The enemy having withdrawn the same night, we retraced our steps, next day, to our former neighbourhood; and though we were occasionally stirred up and called together by the menacing attitudes of our opponents, yet we remained the unusually long period of nearly three months without coming again into actual contact with them.

No officer during that time had one fraction to rub against another; and when I add that our paunches were nearly as empty as our pockets, it will appear almost a libel upon common sense to say that we enjoyed it; yet so it was,-our very privations were a subject of pride and boast to us, and there still continued to be an esprit de corps,-a buoyancy of feel

ing animating áll, which nothing could quell; we were alike ready for the field or for frolic, and when not engaged in the one, went headlong into the other.

Ah me! when I call to mind that our chief support in those days of trial was the anticipated delight of recounting those tales in after years, to wondering and admiring groups around our domestic hearths, in merry England; and when I find that so many of these after years have already passed, and that the folks who people these present years, care no more about these dearbought tales of former ones than if they were spinningwheel stories of some "auld wife ayont the fire;" 1 say it is not only enough to make me inflict them with a book, as I have done, but it makes me wish that I had it all to do over again; and I think it would be very odd if I would not do exactly as I have done, for I knew no happier times, and they were their own reward!

It is worthy of remark that Lord Wellington, during the time I speak of, had made his arrangements for pouncing upon the devoted fortress of Ciudad Rodrigo, with such admirable secrecy, that his preparations were not even known to his own army.

I remember, about a fortnight before the siege commenced, hearing that some gabions and fascines were being made in the neighbourhood, but it was spoken of as a sort of sham preparation, intended to keep the enemy on the qui vive, as it seemed improbable that he would dare to invest a fortress in the face of an army which he had not force enough to meet in the field, unless on some select position; nor was it until the day before we opened the trenches that we became quite satisfied that he was in earnest.

The sieges, stormings, and capture of Ciudad Rodrigo and Badajos followed hard on each other's heels; and as I gave a short detail of the operations in my former volume, it only remains for me now to introduce such anecdotes and remarks as were there omitted.

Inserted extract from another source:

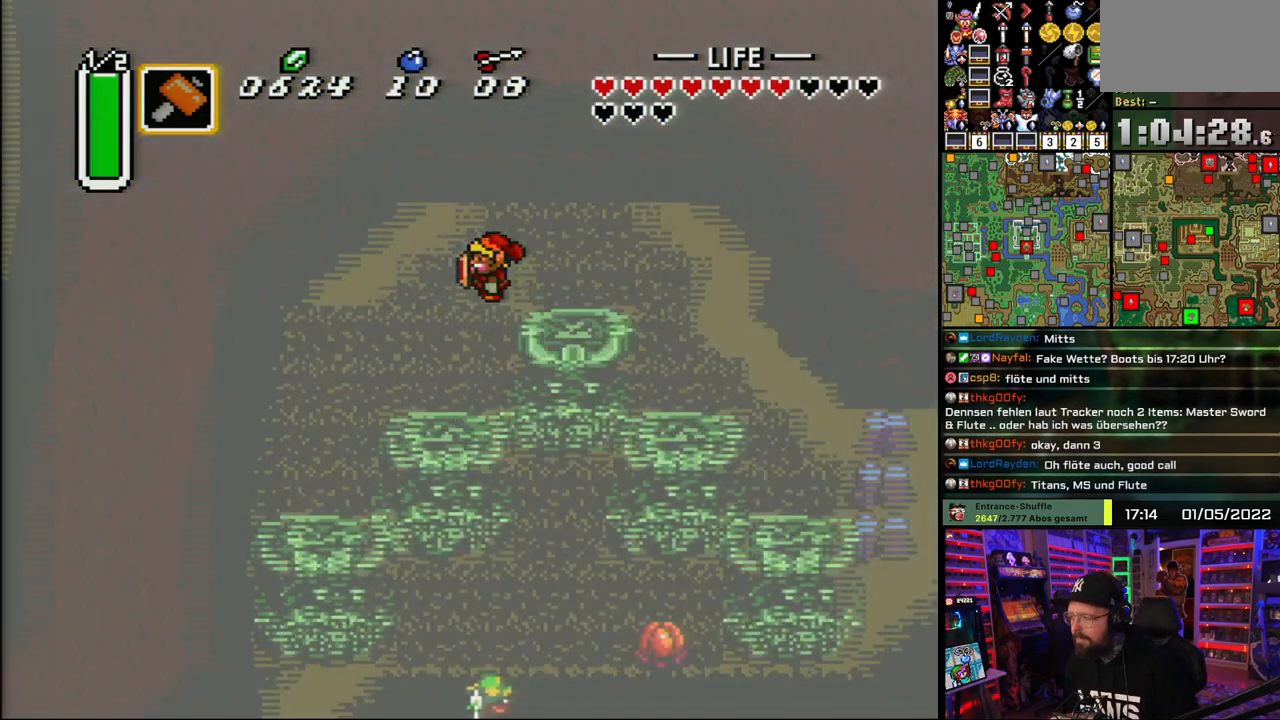
{"buttons": ["DPAD_RIGHT"], "events": [[83, "A", "down"], [200, "A", "up"], [300, "A", "down"], [433, "A", "up"]]}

The garrison of Ciudad was weak in number, but

had a superabundant store of ammunition, which was served out to us with a liberal hand; yet, curious enough, except what was bestowed on the working parties, (and that was plenty in all conscience,) the greater portion of what was intended for the supporting body was expended in air, for they never seemed to have discovered the true position of the besieging force; and though some few of us, in the course of each night, by chance-shots, got transferred from natural to eternal sleep, yet their shells were chiefly empleyed in the ploughing-up of a hollow way between two hills, where we were supposed to have been, and which they did most effectually at their own cost.

When our turn of duty came for the trenches, however, we never had reason to consider ourselves neglected, but, on the contrary, could well spare what was sent at random.

I have often heard it disputed whether the most daring deeds are done by men of good or bad repute, but I never felt inclined to give either a preference over the other, for I have seen the most desperate things done by both. I remember one day during the siege that a shell pitched in the trenches within a few yards of a noted bad character of the 52d regiment, who, rather than take the trouble of leaping out of the trench until it had exploded, went very deliberately up, took it in his arms, and pitched it outside, obliging those to jump back who had there taken shelter from it.

A wild young officer, whose eccentricities and death, at Waterloo, were noticed in my former volume, was at that time at variance with his father on the subject of pecuniary matters, and in mounting the breach, at Ciudad, sword in hand, while both sides were falling thick and fast, he remarked to a brotherofficer alongside of him, in his usual jocular way, "Egad, if I had my old father here now, I think I should be able to bring him to terms!"

Nothing shows the spirit of daring and inherent

« 이전계속 »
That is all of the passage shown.